La demeure de Lewis se situait tout eu haut de l'escarpement dominant la plage d'Ounohama, si près du vide, à la merci des vents et des tempêtes, que le fait qu'elle soit toujours debout tenait du miracle. Ses façades de style occidental revêtaient un blanc écaillé, sans doute éclatant autrefois, et le bleu des volets était passé depuis longtemps. Sous son toit pointu, terminé par une girouette qui n'en finissait plus de tourner, se dressait une armature en bois finement travaillée qui rappelait les maisons du nord de l'Europe, tout en entrelacs et en spirales. Derrière les fenêtres à petits carreaux, l'obscurité était difficile à percer du regard et pas une seule lumière ne laissait entrevoir l'indice d'une présence à l'intérieur des murs. À mesure que la voiture s'avançait sur le petit chemin de terre qui longeait la falaise, Kunikida intégrait chaque détail de la bâtisse avec une étrange sensation d'accomplissement, comme s'ils étaient arrivés au but, sans même savoir ce qui les attendrait là-bas, entre ces façades, ces poutres et ce toit d'ardoise fouettés par le vent. À ses côtés, Tomie conservait une expression neutre, mais la lumière dans ses yeux et la crispation de ses doigts sur le manche de sa canne trahissaient un empressement proche du sien.

– Ça ne vous ennuie pas si je vous laisse ici ? » demanda l'agent qui conduisait la voiture. « Sinon ce sera trop compliqué pour faire demi-tour… »

– Aucun problème.

Le jour, si clair à leur arrivé, s'était usé avec l'arrivée de lourds nuages en provenance du large, et la lumière du début d'après-midi aurait pu se confondre avec celle du soir. Tapissée de couleurs passées où se mêlaient le jaune, le brun et le vert, la côte semblait ployer sous les rafales qui balayaient la terre comme des coups de tambours, et même les herbes hautes ne pouvaient pousser autrement qu'à l'horizontal. Kunikida dut maintenir à deux mains les pans de son imperméable pour qu'ils ne s'envolent pas et plissa les yeux pour éviter les nuées de sable qui balayaient le rivage. D'ordinaire réticente à se faire aider, Tomie se vit contrainte d'accepter son appui pour ne pas trébucher sur le sol bosselé ou se faire renverser par les bourrasques.
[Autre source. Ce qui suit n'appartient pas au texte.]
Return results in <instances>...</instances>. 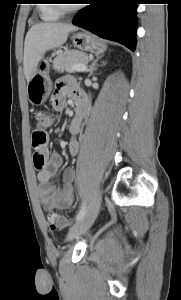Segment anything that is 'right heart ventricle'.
<instances>
[{
    "label": "right heart ventricle",
    "instance_id": "1",
    "mask_svg": "<svg viewBox=\"0 0 181 300\" xmlns=\"http://www.w3.org/2000/svg\"><path fill=\"white\" fill-rule=\"evenodd\" d=\"M41 4L37 7L40 18L45 22L58 21L62 14L56 9L53 0H41Z\"/></svg>",
    "mask_w": 181,
    "mask_h": 300
}]
</instances>
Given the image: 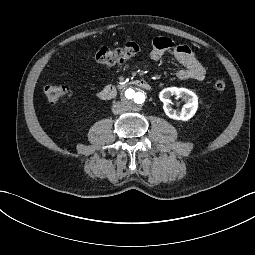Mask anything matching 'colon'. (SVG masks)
Listing matches in <instances>:
<instances>
[{
  "label": "colon",
  "instance_id": "colon-1",
  "mask_svg": "<svg viewBox=\"0 0 255 255\" xmlns=\"http://www.w3.org/2000/svg\"><path fill=\"white\" fill-rule=\"evenodd\" d=\"M141 47L139 43L133 40L125 42L121 48H98L93 54L92 58L101 64H117L130 59L137 55ZM226 84L223 80H217L214 83V89L217 93H221L225 90ZM69 88L63 84H47L44 86L43 92L50 104H57L68 93Z\"/></svg>",
  "mask_w": 255,
  "mask_h": 255
}]
</instances>
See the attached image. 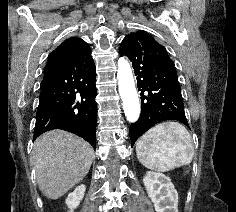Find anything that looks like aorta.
<instances>
[{"instance_id": "762f6f07", "label": "aorta", "mask_w": 236, "mask_h": 212, "mask_svg": "<svg viewBox=\"0 0 236 212\" xmlns=\"http://www.w3.org/2000/svg\"><path fill=\"white\" fill-rule=\"evenodd\" d=\"M117 79L125 116L129 122H136L140 115V102L131 66L125 58L118 59Z\"/></svg>"}]
</instances>
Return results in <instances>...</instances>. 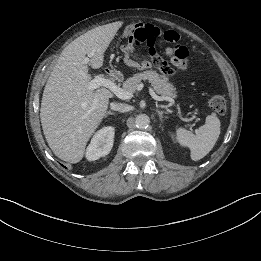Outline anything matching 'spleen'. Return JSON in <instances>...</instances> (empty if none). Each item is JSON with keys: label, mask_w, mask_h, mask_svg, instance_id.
Masks as SVG:
<instances>
[{"label": "spleen", "mask_w": 261, "mask_h": 261, "mask_svg": "<svg viewBox=\"0 0 261 261\" xmlns=\"http://www.w3.org/2000/svg\"><path fill=\"white\" fill-rule=\"evenodd\" d=\"M221 127L216 114L206 117V122L201 126L196 134L185 128L176 129V139L180 145L188 147L191 151V159L198 161L205 157L214 147Z\"/></svg>", "instance_id": "1"}]
</instances>
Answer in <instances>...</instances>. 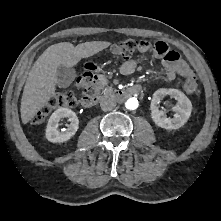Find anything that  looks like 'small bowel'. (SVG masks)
<instances>
[{
	"mask_svg": "<svg viewBox=\"0 0 221 221\" xmlns=\"http://www.w3.org/2000/svg\"><path fill=\"white\" fill-rule=\"evenodd\" d=\"M151 47L148 41H141L138 50L140 53H146ZM153 54L162 59V66L166 70L167 81H173L176 76L187 78L193 75L190 66L177 52L170 50L165 42H157L153 46ZM136 68L137 62L135 60H127L122 63L120 71L123 75H130Z\"/></svg>",
	"mask_w": 221,
	"mask_h": 221,
	"instance_id": "c3829d8e",
	"label": "small bowel"
}]
</instances>
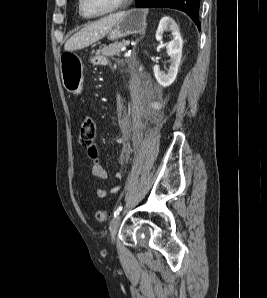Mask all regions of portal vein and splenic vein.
<instances>
[{
    "instance_id": "1",
    "label": "portal vein and splenic vein",
    "mask_w": 267,
    "mask_h": 298,
    "mask_svg": "<svg viewBox=\"0 0 267 298\" xmlns=\"http://www.w3.org/2000/svg\"><path fill=\"white\" fill-rule=\"evenodd\" d=\"M126 50V45H124L122 48H121V52H124Z\"/></svg>"
}]
</instances>
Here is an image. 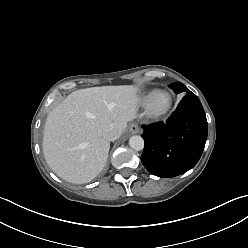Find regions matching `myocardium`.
Masks as SVG:
<instances>
[{"mask_svg": "<svg viewBox=\"0 0 248 248\" xmlns=\"http://www.w3.org/2000/svg\"><path fill=\"white\" fill-rule=\"evenodd\" d=\"M171 106V95L165 90H155L146 102L145 113L150 119H159L170 110Z\"/></svg>", "mask_w": 248, "mask_h": 248, "instance_id": "1", "label": "myocardium"}]
</instances>
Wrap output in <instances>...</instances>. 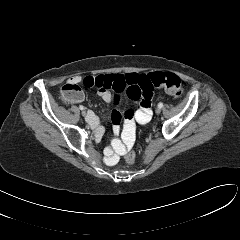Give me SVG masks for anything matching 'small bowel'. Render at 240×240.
Instances as JSON below:
<instances>
[{
	"mask_svg": "<svg viewBox=\"0 0 240 240\" xmlns=\"http://www.w3.org/2000/svg\"><path fill=\"white\" fill-rule=\"evenodd\" d=\"M70 83H83L87 87H96L98 95L106 103L118 104L121 99V94L125 92L130 99L138 100L140 102L139 109L134 113L132 119H125L124 130L133 132L135 122L139 124H146L152 117L151 105L153 97V86L146 74L126 73V74H104L96 76H73L69 79ZM134 89L136 94H131ZM114 92V94L112 93ZM83 100V95L80 98L71 100L72 103H79ZM113 122V132L115 135L119 134L121 114L118 110H114L111 115ZM88 123L95 130L97 138L102 137L104 128L100 124L99 118L93 113H88ZM116 151L123 154L125 149L122 145H115Z\"/></svg>",
	"mask_w": 240,
	"mask_h": 240,
	"instance_id": "small-bowel-1",
	"label": "small bowel"
}]
</instances>
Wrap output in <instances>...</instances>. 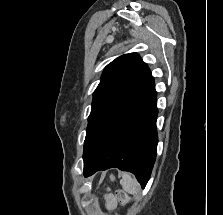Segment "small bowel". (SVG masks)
Listing matches in <instances>:
<instances>
[{"instance_id":"obj_1","label":"small bowel","mask_w":223,"mask_h":215,"mask_svg":"<svg viewBox=\"0 0 223 215\" xmlns=\"http://www.w3.org/2000/svg\"><path fill=\"white\" fill-rule=\"evenodd\" d=\"M106 203H107V206H108L109 209H112L115 205L114 200L110 196L106 197Z\"/></svg>"}]
</instances>
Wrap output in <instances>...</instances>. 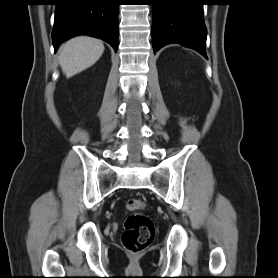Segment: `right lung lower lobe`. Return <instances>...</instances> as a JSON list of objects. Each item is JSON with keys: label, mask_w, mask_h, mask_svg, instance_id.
Segmentation results:
<instances>
[{"label": "right lung lower lobe", "mask_w": 278, "mask_h": 278, "mask_svg": "<svg viewBox=\"0 0 278 278\" xmlns=\"http://www.w3.org/2000/svg\"><path fill=\"white\" fill-rule=\"evenodd\" d=\"M55 5V52L62 42L81 34L102 39L117 52L118 0H56Z\"/></svg>", "instance_id": "obj_1"}]
</instances>
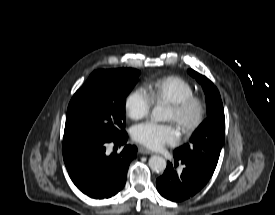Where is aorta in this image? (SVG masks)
<instances>
[{
	"label": "aorta",
	"mask_w": 275,
	"mask_h": 215,
	"mask_svg": "<svg viewBox=\"0 0 275 215\" xmlns=\"http://www.w3.org/2000/svg\"><path fill=\"white\" fill-rule=\"evenodd\" d=\"M152 119L156 122L167 119L166 110L162 106H156L152 110ZM149 166L154 172H163L166 169V160L158 155H153L149 159Z\"/></svg>",
	"instance_id": "762f6f07"
}]
</instances>
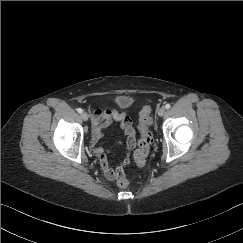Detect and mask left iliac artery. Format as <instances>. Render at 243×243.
Returning a JSON list of instances; mask_svg holds the SVG:
<instances>
[{
	"label": "left iliac artery",
	"instance_id": "left-iliac-artery-1",
	"mask_svg": "<svg viewBox=\"0 0 243 243\" xmlns=\"http://www.w3.org/2000/svg\"><path fill=\"white\" fill-rule=\"evenodd\" d=\"M170 107H171L170 104H166V105H165V108H166V109H169Z\"/></svg>",
	"mask_w": 243,
	"mask_h": 243
}]
</instances>
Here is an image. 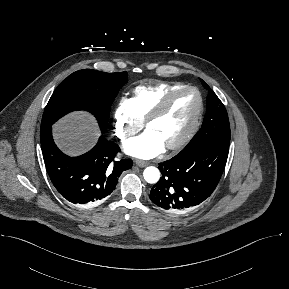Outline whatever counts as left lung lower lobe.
<instances>
[{
	"label": "left lung lower lobe",
	"instance_id": "1",
	"mask_svg": "<svg viewBox=\"0 0 289 289\" xmlns=\"http://www.w3.org/2000/svg\"><path fill=\"white\" fill-rule=\"evenodd\" d=\"M228 152L229 145L206 144L159 163L162 177L151 189V201L172 213L196 207L219 183Z\"/></svg>",
	"mask_w": 289,
	"mask_h": 289
}]
</instances>
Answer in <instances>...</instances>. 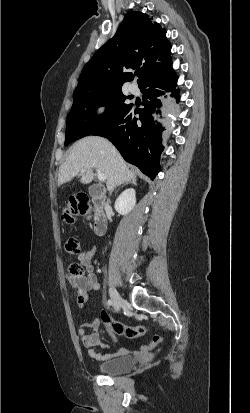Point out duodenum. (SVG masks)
I'll use <instances>...</instances> for the list:
<instances>
[{"label":"duodenum","mask_w":250,"mask_h":413,"mask_svg":"<svg viewBox=\"0 0 250 413\" xmlns=\"http://www.w3.org/2000/svg\"><path fill=\"white\" fill-rule=\"evenodd\" d=\"M92 200L95 206L93 231L97 236H101L106 232L108 224L107 216L104 212L105 198L102 193H94L92 194Z\"/></svg>","instance_id":"obj_1"}]
</instances>
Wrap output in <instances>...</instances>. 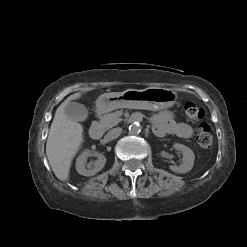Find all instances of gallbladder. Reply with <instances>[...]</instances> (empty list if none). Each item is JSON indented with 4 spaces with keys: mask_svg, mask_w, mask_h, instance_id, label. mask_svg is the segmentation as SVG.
I'll use <instances>...</instances> for the list:
<instances>
[{
    "mask_svg": "<svg viewBox=\"0 0 247 247\" xmlns=\"http://www.w3.org/2000/svg\"><path fill=\"white\" fill-rule=\"evenodd\" d=\"M64 113L68 119L77 122L84 121L88 117L87 108L77 102H69L65 106Z\"/></svg>",
    "mask_w": 247,
    "mask_h": 247,
    "instance_id": "1",
    "label": "gallbladder"
}]
</instances>
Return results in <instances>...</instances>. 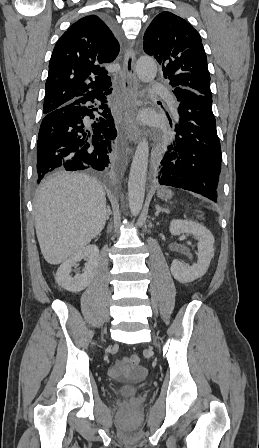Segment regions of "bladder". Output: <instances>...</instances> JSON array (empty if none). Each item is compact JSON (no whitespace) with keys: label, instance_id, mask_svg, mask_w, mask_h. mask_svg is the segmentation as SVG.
I'll return each instance as SVG.
<instances>
[{"label":"bladder","instance_id":"obj_1","mask_svg":"<svg viewBox=\"0 0 259 448\" xmlns=\"http://www.w3.org/2000/svg\"><path fill=\"white\" fill-rule=\"evenodd\" d=\"M138 391H139L138 387L130 386V385L120 386L115 389V393H117L119 395H124V396L134 395Z\"/></svg>","mask_w":259,"mask_h":448}]
</instances>
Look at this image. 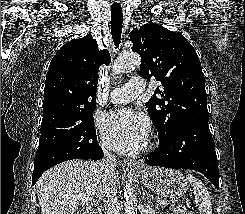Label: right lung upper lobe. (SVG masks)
<instances>
[{
	"label": "right lung upper lobe",
	"mask_w": 245,
	"mask_h": 214,
	"mask_svg": "<svg viewBox=\"0 0 245 214\" xmlns=\"http://www.w3.org/2000/svg\"><path fill=\"white\" fill-rule=\"evenodd\" d=\"M110 63L89 34L74 39L56 53L46 75L41 131L77 121L95 109L98 72Z\"/></svg>",
	"instance_id": "right-lung-upper-lobe-1"
}]
</instances>
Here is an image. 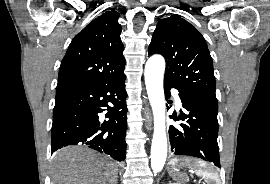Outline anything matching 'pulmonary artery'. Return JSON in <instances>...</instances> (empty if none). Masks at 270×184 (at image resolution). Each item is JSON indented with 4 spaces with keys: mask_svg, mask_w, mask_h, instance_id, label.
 <instances>
[{
    "mask_svg": "<svg viewBox=\"0 0 270 184\" xmlns=\"http://www.w3.org/2000/svg\"><path fill=\"white\" fill-rule=\"evenodd\" d=\"M176 104L178 107H181V101L177 95H176Z\"/></svg>",
    "mask_w": 270,
    "mask_h": 184,
    "instance_id": "pulmonary-artery-1",
    "label": "pulmonary artery"
}]
</instances>
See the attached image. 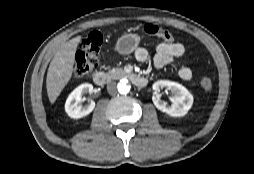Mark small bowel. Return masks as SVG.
Listing matches in <instances>:
<instances>
[{"instance_id": "obj_1", "label": "small bowel", "mask_w": 254, "mask_h": 174, "mask_svg": "<svg viewBox=\"0 0 254 174\" xmlns=\"http://www.w3.org/2000/svg\"><path fill=\"white\" fill-rule=\"evenodd\" d=\"M156 53L152 59L153 65L156 68H161L169 63H172L185 52V47L181 43L160 42L155 46ZM135 58L142 63L149 59L148 51L145 48H137L134 51ZM179 77L184 81H189L192 78V71L188 67H181L178 71Z\"/></svg>"}]
</instances>
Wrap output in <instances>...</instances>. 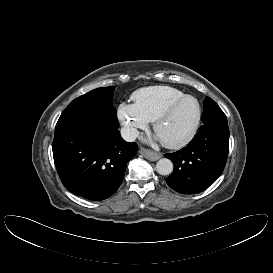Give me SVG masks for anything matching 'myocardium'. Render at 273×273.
Here are the masks:
<instances>
[{
    "label": "myocardium",
    "instance_id": "myocardium-1",
    "mask_svg": "<svg viewBox=\"0 0 273 273\" xmlns=\"http://www.w3.org/2000/svg\"><path fill=\"white\" fill-rule=\"evenodd\" d=\"M185 100H193L196 103L197 106V117L196 120L194 122V125L191 129V131L181 140L177 141V142H165L162 141L163 145L166 146L167 148L170 149H180L185 147L186 145H188L196 136L200 123H201V117H202V109H201V105L199 103V101L191 96V95H184L172 102H170L154 119L153 121V130L156 133L157 128L159 127V125L166 119L169 117V115L172 113V111L174 110V108L176 106H178L180 103H182Z\"/></svg>",
    "mask_w": 273,
    "mask_h": 273
}]
</instances>
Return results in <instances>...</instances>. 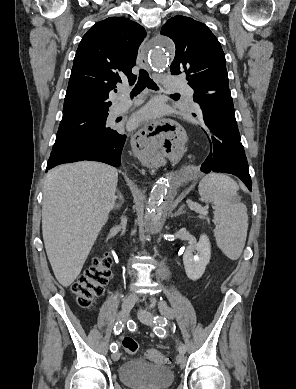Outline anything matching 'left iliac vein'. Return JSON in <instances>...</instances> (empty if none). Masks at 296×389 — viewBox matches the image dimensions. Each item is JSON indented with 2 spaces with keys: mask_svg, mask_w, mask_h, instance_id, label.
Here are the masks:
<instances>
[{
  "mask_svg": "<svg viewBox=\"0 0 296 389\" xmlns=\"http://www.w3.org/2000/svg\"><path fill=\"white\" fill-rule=\"evenodd\" d=\"M138 318L142 323L146 325H153V314L147 310L141 309L138 312ZM184 361H185L184 353L179 352V354L176 356V362L178 364H183Z\"/></svg>",
  "mask_w": 296,
  "mask_h": 389,
  "instance_id": "4c4485c4",
  "label": "left iliac vein"
}]
</instances>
– Charmant, comme endroit », plaisanta-t-il.

À mesure que les phares de la voiture de police s'éloignaient et que le silence bercé par les vagues et les murmures de la falaise emplissait leur univers sonore s'instillait comme une solennité dans leurs pas incertains. Plus jeune, Kunikida s'était passionné pour la poésie marine, ces litanies côtières, rythmée par l'attente d'un retour qui n'arriverait jamais et les pas lents de silhouettes féminines en robes noires et aux longs cheveux roux. Des lament irlandais au saudade portugais, en passant par les haïkus de sa propre culture, tous faisaient de la mer une terre d'oubli, d'attente et d'espoirs déçus, et jamais Kunikida n'avait ressenti le potentiel poétique de ces paysages qu'en cet instant où, le bras de Tomie autour du sien, les pieds enfoncés dans le sable, il avançait d'un pas chancelant vers cette maison dressée comme un rêve au bord de la falaise.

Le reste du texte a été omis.